# Seeking help controlling Kontakt parameters using a Yamaha Motif XS (Mackie Control)



## Eric (Jun 16, 2016)

Just implementing a Yamaha Motif XS8 as my master controller today. It's working great in Ableton Live 9, running in OSX10.10.5. I've set the remote DAW on the Motif to Cubase, and the control surface in Live to Mackie Control. Mapping parameters to most of my vi synths is easy - I just click "configure" on the device, then click whichever parameters within the plugin I'd like to assign, then click on the MIDI box, click the parameter, and move any of the 8 physical faders on the Motif.

My glitch is with Kontakt, since the faders don't appear to be transmitting CC #'s, and because I'm not having any luck clicking on parameters and getting them to appear in the "configure" section below. Would really love to use these good, solid faders with my Kontakt libraries.

Hope I've explained clearly, and hoping someone might have experience working with the Motif, or it seems maybe with any Mackie Control setup, in conjunction with Ableton and Kontakt. Any assistance would be most appreciated, thanks so much!!


----------



## CDNmusic (Jun 16, 2016)

I used an XS for a long time but recently sold it, I'll try to quickly explain how I had it setup. 

My DAW is Cubase, I'd enable the remote control function on the XS to use the faders to control the mixer. If I wanted to use the faders/knobs to control a Kontak instrument I'd switch the XS to master mode which I had configured to transmit different CC values for each fader/knob all transmitting on the midi channel of my preference. Master mode is very versatile and powerful, took some learning but once configured it was as simple as using the learning midi function in a kontakt patch. 

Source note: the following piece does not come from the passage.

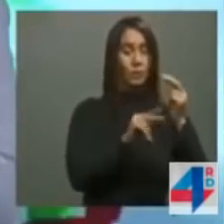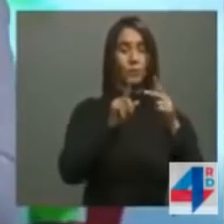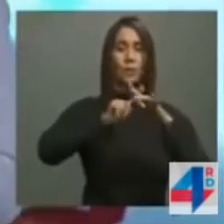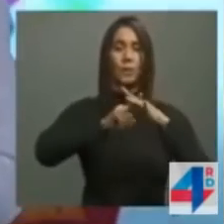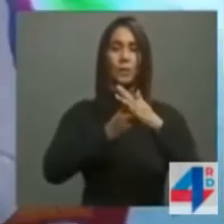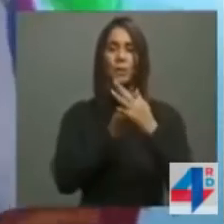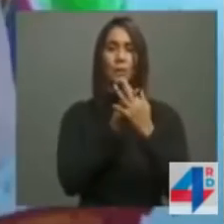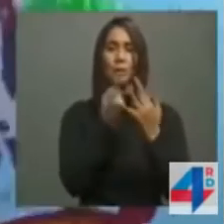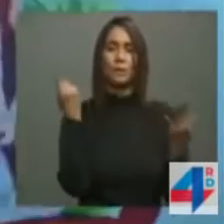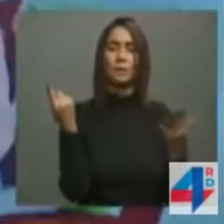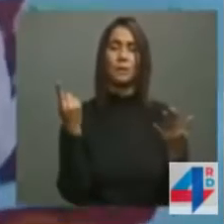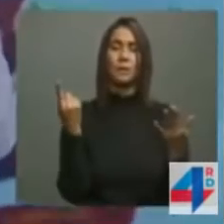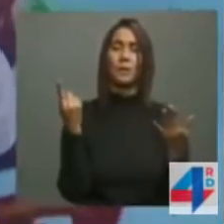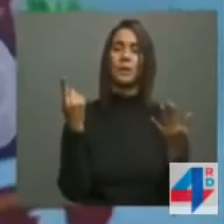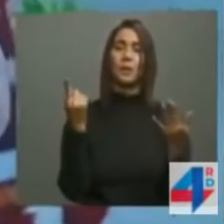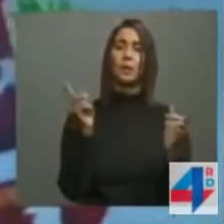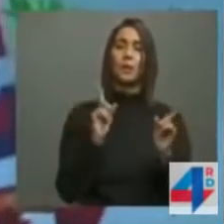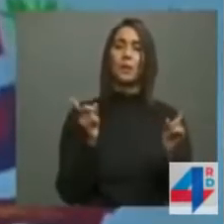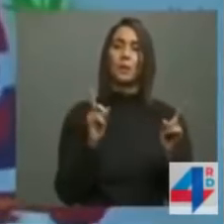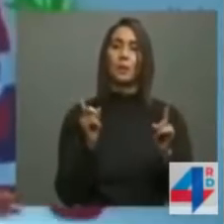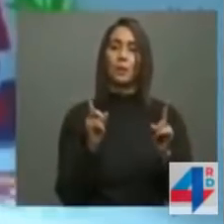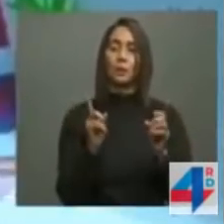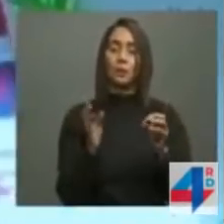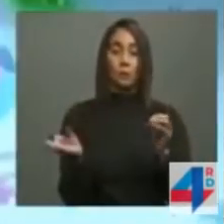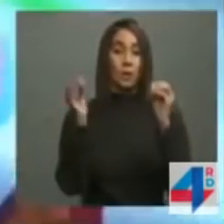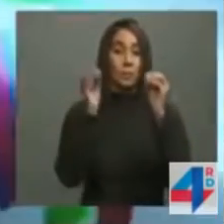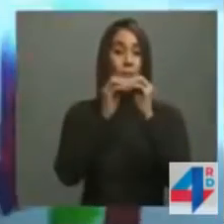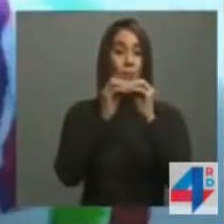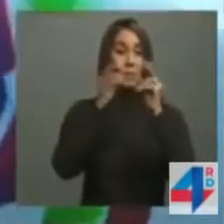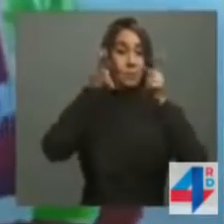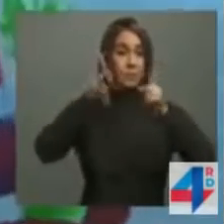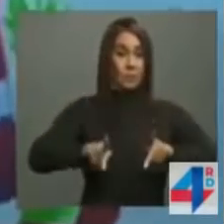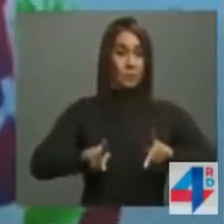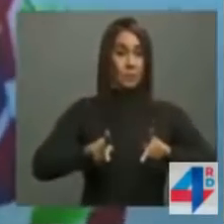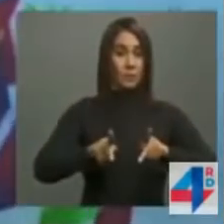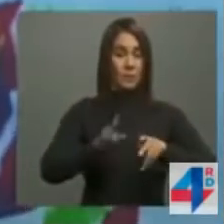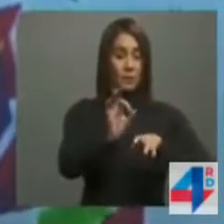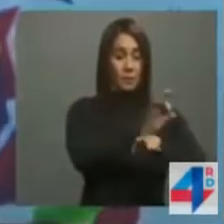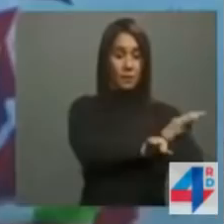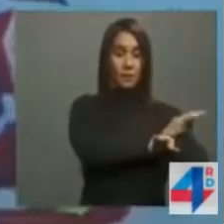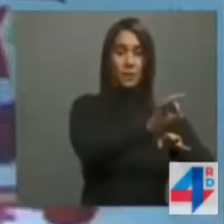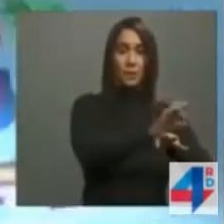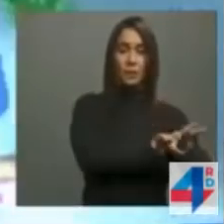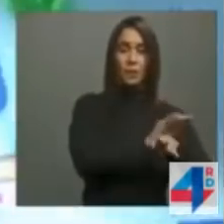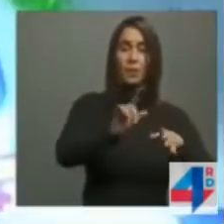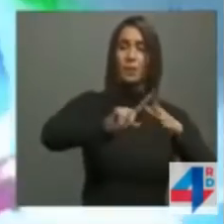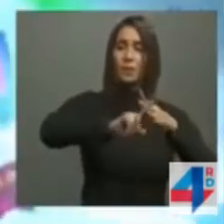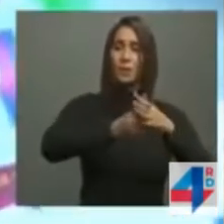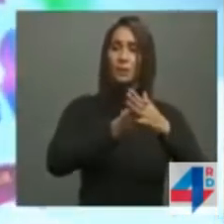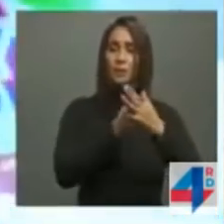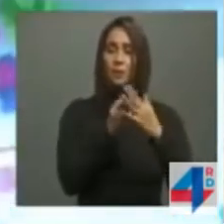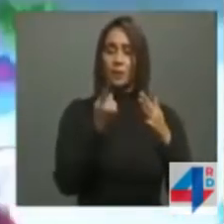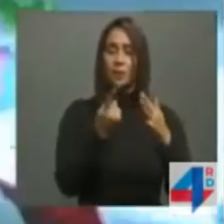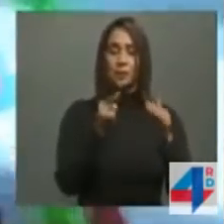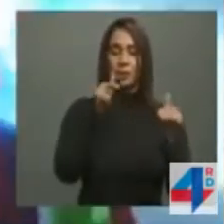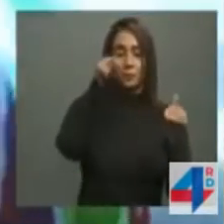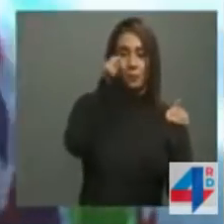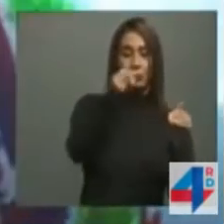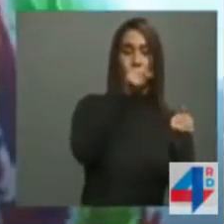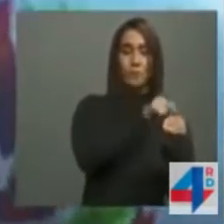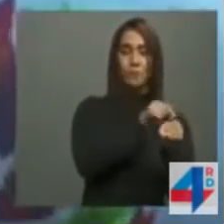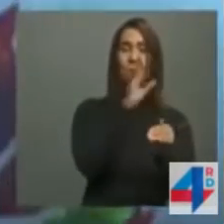realizando en las áreas más pobladas y sensibles de la frontera y se empezarán simultáneamente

I don't have much time to explain in more detail but I found a lot of help to configure my setup here https://yamahasynth.com/ 

Good luck.


----------



## Eric (Jun 18, 2016)

CDNmusic said:


> I used an XS for a long time but recently sold it, I'll try to quickly explain how I had it setup.
> 
> My DAW is Cubase, I'd enable the remote control function on the XS to use the faders to control the mixer. If I wanted to use the faders/knobs to control a Kontak instrument I'd switch the XS to master mode which I had configured to transmit different CC values for each fader/knob all transmitting on the midi channel of my preference. Master mode is very versatile and powerful, took some learning but once configured it was as simple as using the learning midi function in a kontakt patch.
> 
> ...



Thank you so very much CDN, this is exactly the advise I was looking for!


----------